Success is a town in Clay County, Arkansas, United States. As of the 2020 census, Success had a population of 98.

The origin of the name "Success" is obscure.

==History==

Success was established during the railroad and timber boom that came to northeastern Arkansas during the late 19th century. The community received a post office with the name “Success” in 1895, and incorporated in 1903.

==Geography==
Success is located in northwestern Clay County just east of the Little Black River, a tributary of the Current River. The town lies at the intersection of Arkansas Highway 211 and Arkansas Highway 328, northwest of Corning, and 2.7 miles south of the Arkansas-Missouri state line.

According to the United States Census Bureau, the town has a total area of 0.56 sqkm, all land.

==Demographics==

As of the census of 2000, there were 180 people, 71 households, and 49 families residing in the town. The population density was 315.9/km^{2} (824.1/mi^{2}). There were 85 housing units at an average density of 149.2/km^{2} (389.2/mi^{2}). The racial makeup of the town was 98.33% White, 1.11% Native American, and 0.56% from two or more races. 1.11% of the population were Hispanic or Latino of any race.

There were 71 households, out of which 33.8% had children under the age of 18 living with them, 52.1% were married couples living together, 14.1% had a female householder with no husband present, and 29.6% were non-families. 28.2% of all households were made up of individuals, and 23.9% had someone living alone who was 65 years of age or older. The average household size was 2.54 and the average family size was 3.06.
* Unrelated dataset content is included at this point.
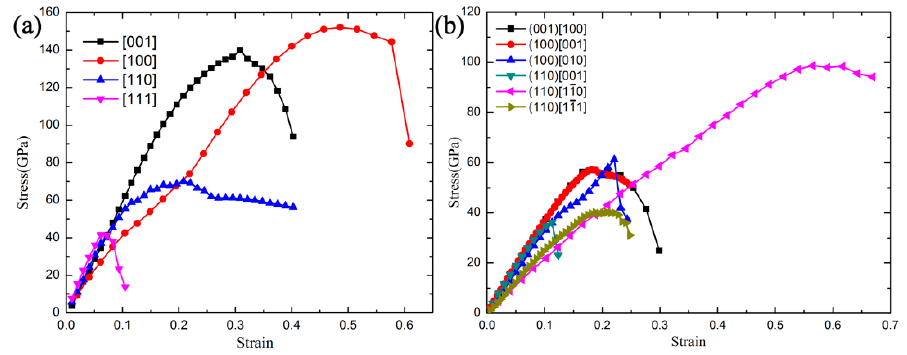
Figure 3. Calculated strain-stress relations for t- BC 2 in various tensile ( a ) and shear ( b ) directions. The shear stress responses in the (001), (100), and (110) planes were evaluated to search the easy cleavage plane of t- BC 2 . From Figure 3b, we can conclude that the ideal shear strengths show a high degree of anisotropy along the different shear directions, and the largest ideal shear strength in the (110)[110] shear direction (98.6 GPa) is 2.7 times larger than the lowest ideal shear strength in the (110)[001] shear direction (36.2 GPa). The minimum of the ideal shear strength is 13.0% lower than the tensile strength along the [111] direction, suggesting that the failure mode in t- BC 2 is dominated by the shear type. To obtain the fundamental mechanism of plastic deformation along the weakest shear direction, the bond lengths of d 1 and d 2 B–C bonds as a function of the shear strains in the (110)[001] direction are plotted in Figure 4. The development of the structure for t- BC 2 under shear deformation along this direction and the local bonding structure are also sketched by the inset a, b, and c in Figure 4. Clearly, the d 1 and d 2 B–C bonds are identical at equilibrium (shear strain γ = 0). Then, with the increase of shear strain, the d 1 B–C bond declines slightly but the d 2 B–C bond rises rapidly. Once the shear strain goes beyond the critical strain ( γ = 0.11279), the d 2 bond increases to 2.061 Å abruptly, indicating the breaking of the d 2 bond and the instability of the t- BC 2 structure. In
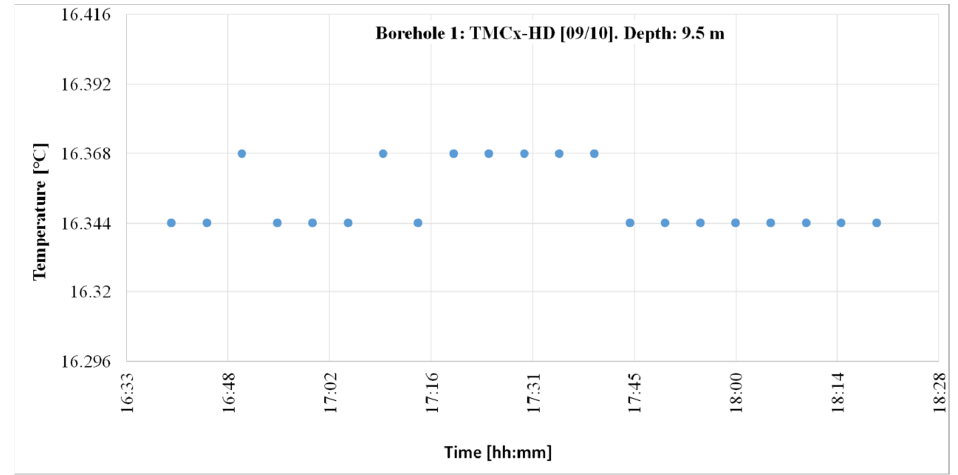
Figure 25. Temperature registered on 9 October 2012 at the “Q-Thermie-Uniovi-1” borehole with TMCx-HD sensors.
In the town, the population was spread out, with 29.4% under the age of 18, 6.1% from 18 to 24, 26.1% from 25 to 44, 19.4% from 45 to 64, and 18.9% who were 65 years of age or older. The median age was 34 years. For every 100 females, there were 89.5 males. For every 100 females age 18 and over, there were 76.4 males.

The median income for a household in the town was $25,625, and the median income for a family was $30,469. Males had a median income of $19,250 versus $15,938 for females. The per capita income for the town was $30,955. About 19.3% of families and 19.1% of the population were below the poverty line, including 20.0% of those under the age of 18 and 22.5% of those 65 or over.

Historical population
| Census | Pop. | Note | %± |
| 1910 | 379 |  | — |
| 1920 | 436 |  | 15.0% |
| 1930 | 308 |  | −29.4% |
| 1940 | 281 |  | −8.8% |
| 1950 | 311 |  | 10.7% |
| 1960 | 226 |  | −27.3% |
| 1970 | 201 |  | −11.1% |
| 1980 | 223 |  | 10.9% |
| 1990 | 170 |  | −23.8% |
| 2000 | 180 |  | 5.9% |
| 2010 | 149 |  | −17.2% |
| 2020 | 98 |  | −34.2% |
| 2025 (est.) | 96 | Decrease | −2.0% |
U.S. Decennial Census

==Notable person==
- Joe Jett, state representative for District 56, resides in Success.